Todas essas são regras veladas. Fazem parte da cultura da arbitragem, embora não estejam escritas em lugar algum - e há vários exemplos de quem foi punido por descumpri-las. Mas há também as normas restritivas descritas em regulamento. Como, por exemplo, a de que árbitros não podem ter nome sujo no Serasa ou SPC, instituições que avaliam crédito e dívidas; os limites de idade que sobrepõem a capacidade física e técnica; e a obrigação de manter "boa conduta e elevada postura moral" fora das quatro linhas.

Há pouco tempo, no Rio de Janeiro, alegando que havia recebido reclamações sobre o tema, a comissão de arbitragem oficializou por meio de um comunicado a necessidade de estar "bem apresentado e asseado" na chegada ao estádio.
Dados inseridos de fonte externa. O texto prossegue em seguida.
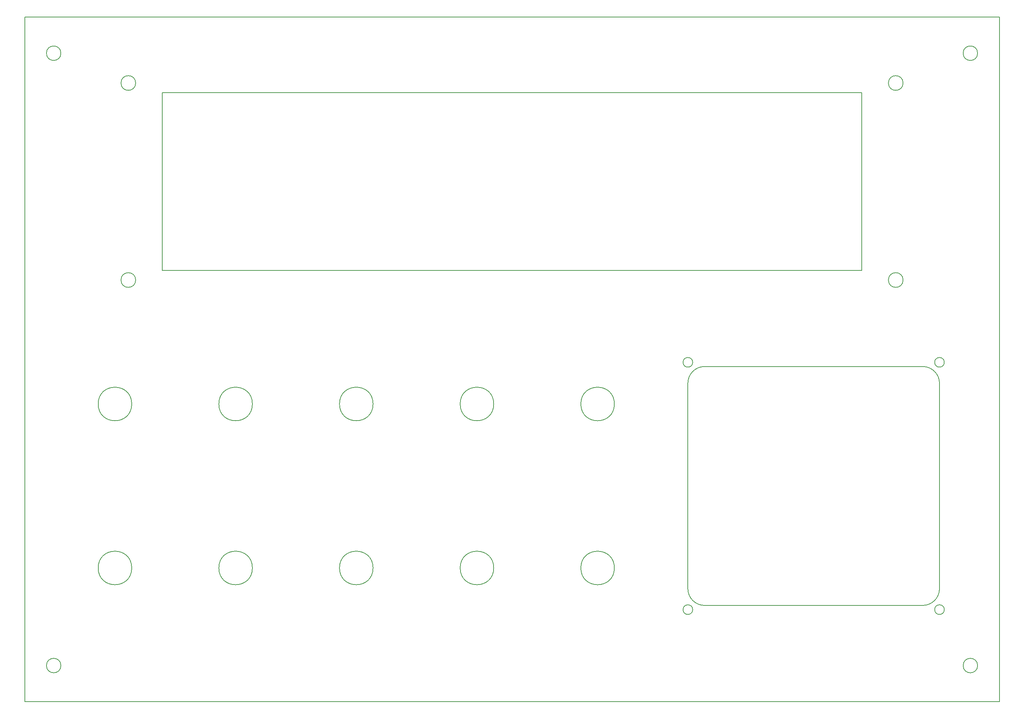
<source format=gbr>
%TF.GenerationSoftware,KiCad,Pcbnew,8.0.2*%
%TF.CreationDate,2024-05-10T04:20:27+02:00*%
%TF.ProjectId,PT-10 Top,50542d31-3020-4546-9f70-2e6b69636164,rev?*%
%TF.SameCoordinates,Original*%
%TF.FileFunction,Profile,NP*%
%FSLAX46Y46*%
G04 Gerber Fmt 4.6, Leading zero omitted, Abs format (unit mm)*
G04 Created by KiCad (PCBNEW 8.0.2) date 2024-05-10 04:20:27*
%MOMM*%
%LPD*%
G01*
G04 APERTURE LIST*
%TA.AperFunction,Profile*%
%ADD10C,0.150000*%
%TD*%
G04 APERTURE END LIST*
D10*
X305050670Y-196066667D02*
X305050670Y-196066669D01*
X202755000Y-187128369D02*
G75*
G02*
X194755000Y-187128369I-4000000J0D01*
G01*
X194755000Y-187128369D02*
G75*
G02*
X202755000Y-187128369I4000000J0D01*
G01*
X310200570Y-197066669D02*
G75*
G02*
X307900570Y-197066669I-1150000J0D01*
G01*
X307900570Y-197066669D02*
G75*
G02*
X310200570Y-197066669I1150000J0D01*
G01*
X290518570Y-73731669D02*
X290518570Y-116131669D01*
X117368570Y-71431669D02*
G75*
G02*
X113868570Y-71431669I-1750000J0D01*
G01*
X113868570Y-71431669D02*
G75*
G02*
X117368570Y-71431669I1750000J0D01*
G01*
X116436470Y-187128369D02*
G75*
G02*
X108436470Y-187128369I-4000000J0D01*
G01*
X108436470Y-187128369D02*
G75*
G02*
X116436470Y-187128369I4000000J0D01*
G01*
X173982170Y-148004969D02*
G75*
G02*
X165982170Y-148004969I-4000000J0D01*
G01*
X165982170Y-148004969D02*
G75*
G02*
X173982170Y-148004969I4000000J0D01*
G01*
X309050570Y-143094953D02*
X309050570Y-192094811D01*
X249050670Y-192066669D02*
X249050670Y-143066669D01*
X310200570Y-138066669D02*
G75*
G02*
X307900570Y-138066669I-1150000J0D01*
G01*
X307900570Y-138066669D02*
G75*
G02*
X310200570Y-138066669I1150000J0D01*
G01*
X202755000Y-148004969D02*
G75*
G02*
X194755000Y-148004969I-4000000J0D01*
G01*
X194755000Y-148004969D02*
G75*
G02*
X202755000Y-148004969I4000000J0D01*
G01*
X99548570Y-64321669D02*
G75*
G02*
X96098570Y-64321669I-1725000J0D01*
G01*
X96098570Y-64321669D02*
G75*
G02*
X99548570Y-64321669I1725000J0D01*
G01*
X305050670Y-139066669D02*
G75*
G02*
X309050631Y-143094953I30J-4000031D01*
G01*
X145209270Y-148004969D02*
G75*
G02*
X137209270Y-148004969I-4000000J0D01*
G01*
X137209270Y-148004969D02*
G75*
G02*
X145209270Y-148004969I4000000J0D01*
G01*
X123718570Y-116131669D02*
X123718570Y-94931669D01*
X309050570Y-192094811D02*
G75*
G02*
X305050670Y-196066669I-3999870J28111D01*
G01*
X116436470Y-148004969D02*
G75*
G02*
X108436470Y-148004969I-4000000J0D01*
G01*
X108436470Y-148004969D02*
G75*
G02*
X116436470Y-148004969I4000000J0D01*
G01*
X318138570Y-210411669D02*
G75*
G02*
X314688570Y-210411669I-1725000J0D01*
G01*
X314688570Y-210411669D02*
G75*
G02*
X318138570Y-210411669I1725000J0D01*
G01*
X117368570Y-118431669D02*
G75*
G02*
X113868570Y-118431669I-1750000J0D01*
G01*
X113868570Y-118431669D02*
G75*
G02*
X117368570Y-118431669I1750000J0D01*
G01*
X253050670Y-139066669D02*
X305050670Y-139066669D01*
X250200670Y-197066669D02*
G75*
G02*
X247900670Y-197066669I-1150000J0D01*
G01*
X247900670Y-197066669D02*
G75*
G02*
X250200670Y-197066669I1150000J0D01*
G01*
X323323570Y-219001669D02*
X90913570Y-219001669D01*
X250200670Y-138066669D02*
G75*
G02*
X247900670Y-138066669I-1150000J0D01*
G01*
X247900670Y-138066669D02*
G75*
G02*
X250200670Y-138066669I1150000J0D01*
G01*
X123718570Y-94931669D02*
X123718570Y-73731669D01*
X300368570Y-118431669D02*
G75*
G02*
X296868570Y-118431669I-1750000J0D01*
G01*
X296868570Y-118431669D02*
G75*
G02*
X300368570Y-118431669I1750000J0D01*
G01*
X173982170Y-187128369D02*
G75*
G02*
X165982170Y-187128369I-4000000J0D01*
G01*
X165982170Y-187128369D02*
G75*
G02*
X173982170Y-187128369I4000000J0D01*
G01*
X123718570Y-73731669D02*
X290518570Y-73731669D01*
X145209270Y-187128369D02*
G75*
G02*
X137209270Y-187128369I-4000000J0D01*
G01*
X137209270Y-187128369D02*
G75*
G02*
X145209270Y-187128369I4000000J0D01*
G01*
X231527870Y-187128369D02*
G75*
G02*
X223527870Y-187128369I-4000000J0D01*
G01*
X223527870Y-187128369D02*
G75*
G02*
X231527870Y-187128369I4000000J0D01*
G01*
X318138570Y-64321669D02*
G75*
G02*
X314688570Y-64321669I-1725000J0D01*
G01*
X314688570Y-64321669D02*
G75*
G02*
X318138570Y-64321669I1725000J0D01*
G01*
X323323570Y-55731669D02*
X323323570Y-219001669D01*
X300368570Y-71431669D02*
G75*
G02*
X296868570Y-71431669I-1750000J0D01*
G01*
X296868570Y-71431669D02*
G75*
G02*
X300368570Y-71431669I1750000J0D01*
G01*
X290518570Y-116131669D02*
X123718570Y-116131669D01*
X231527870Y-148004969D02*
G75*
G02*
X223527870Y-148004969I-4000000J0D01*
G01*
X223527870Y-148004969D02*
G75*
G02*
X231527870Y-148004969I4000000J0D01*
G01*
X99548570Y-210411669D02*
G75*
G02*
X96098570Y-210411669I-1725000J0D01*
G01*
X96098570Y-210411669D02*
G75*
G02*
X99548570Y-210411669I1725000J0D01*
G01*
X90913570Y-55731669D02*
X323323570Y-55731669D01*
X90913570Y-219001669D02*
X90913570Y-55731669D01*
X253050670Y-196066669D02*
G75*
G02*
X249050731Y-192066669I30J3999969D01*
G01*
X249050670Y-143066669D02*
G75*
G02*
X253050670Y-139066670I4000030J-31D01*
G01*
X305050670Y-196066669D02*
X253050670Y-196066669D01*
M02*

</source>
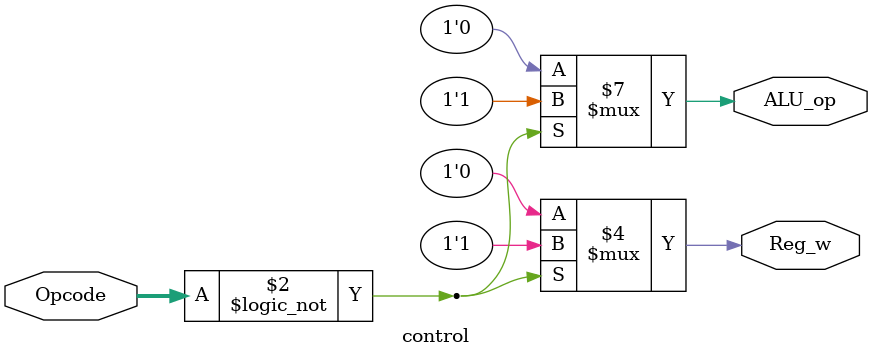
<source format=v>
module control (
    input [5:0] Opcode,
    output reg Reg_w,
    output reg ALU_op
);
    always @(*) begin
        if (Opcode == 6'd0) begin
            ALU_op <= 1;
            Reg_w <= 1;
        end
        else begin
            ALU_op <= 0;
            Reg_w <= 0;
        end
    end
endmodule

</source>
Ter asseio significa estar limpo, higiênico.

Diante desse cenário, existe o que ex-árbitros e gente do meio chamam de "lei da mordaça". Como juízes e bandeirinhas recebem por jogo trabalhado (apesar de não haver o vínculo empregatício que lhes garanta direitos trabalhistas), eles dependem exclusivamente de quem faz a escala para conseguir botar dinheiro no bolso. Com o risco de retaliações, portanto, não falam, não postam e não dão entrevistas.

"Os árbitros pouco se posicionam", reconhece Salmo Valentim, presidente da Associação Nacional dos Árbitros de Futebol.